One potential limitation of the hospital-based model is the redundancies or inefficiencies that may result from the independent activities of multiple local centers. Yet, the local nature of this model is also its greatest strength, for it allows centers to address local priorities, take local considerations into account, and use local evidence when gaps in the scientific literature exist. In addition, local centers can complement and strengthen the activities of a national center by providing expertise to adapt, implement and measure the impact of national evidence reports locally.5 Moreover, when evidence from a national center is not available, hospital-based centers can create CE evidence to address their own local questions, and post these reports on a nationally coordinated site for others to adapt and implement.
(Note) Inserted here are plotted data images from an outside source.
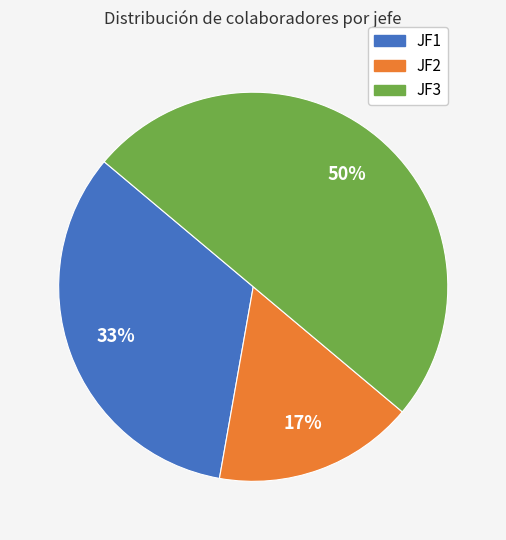

Combined, do JF3 and JF1 account for over 50%?

Yes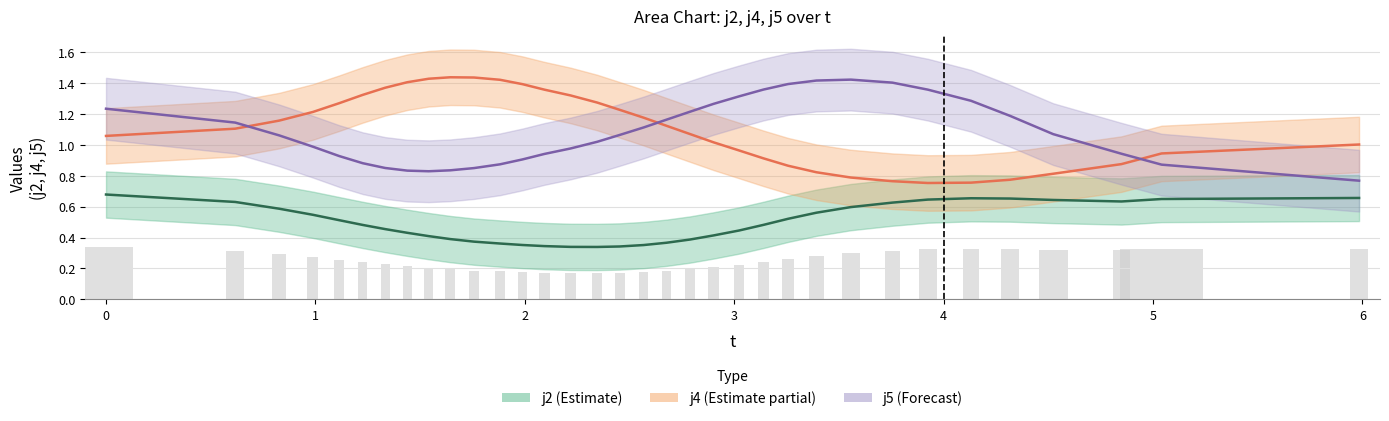

True or false: j4 has a value of 1.2 at 31.

False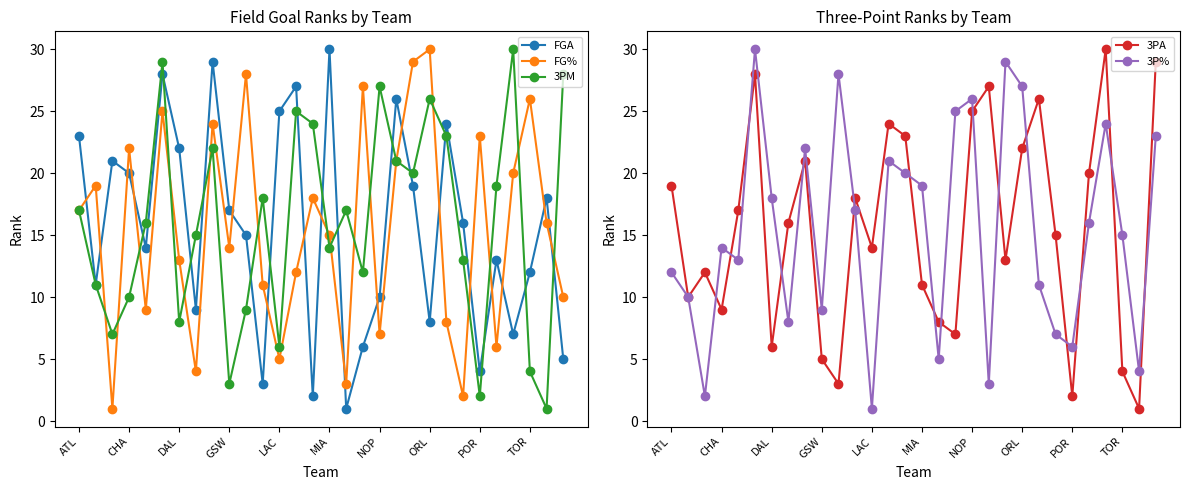

What is the difference between the second highest and second lowest values in the 3P% series?

27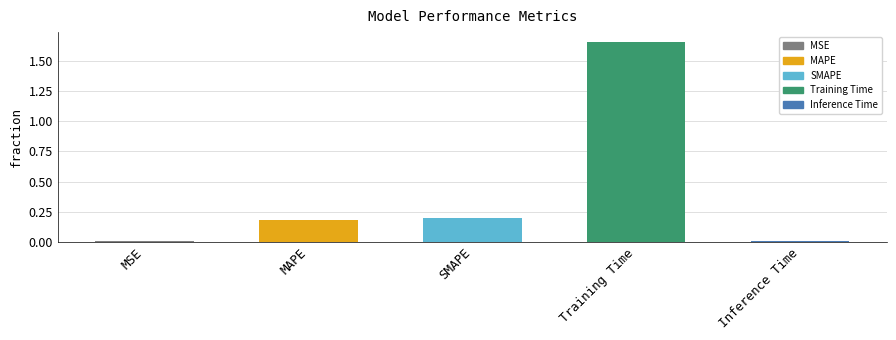

What is the sum of all values?

2.1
As a concrete next step, we recommend an in-depth evaluation of the activity and impact of hospital-based CE centers already established across the US. If these centers prove effective, then start-up and maintenance of these local activities could be supported by incentives from national payers like Medicare and accreditors like the Joint Commission, as well as the local value they create at their own institutions.
We thank our colleagues Jalpa A. Doshi, PhD, Matthew D. Mitchell, PhD, David Goldmann, MD, and Brian Leas, MA, MS at the University of Pennsylvania for reviewing multiple versions of this manuscript and for their many thoughtful suggestions. No specific sources of funding were used.
Conflict of Interest Drs. Umscheid and Williams co-direct a hospital-based comparative effectiveness center at the University of Pennsylvania Health System. Dr. Umscheid is also a member of the Medicare Evidence Development and Coverage Advisory Committee (MEDCAC), which uses evidence reports developed by the Evidence-based Practice Centers of the Agency for Healthcare Research and Quality. Dr. Brennan established a hospital-based comparative effectiveness center in his role as the Chief Medical Officer of the University of Pennsylvania Health System.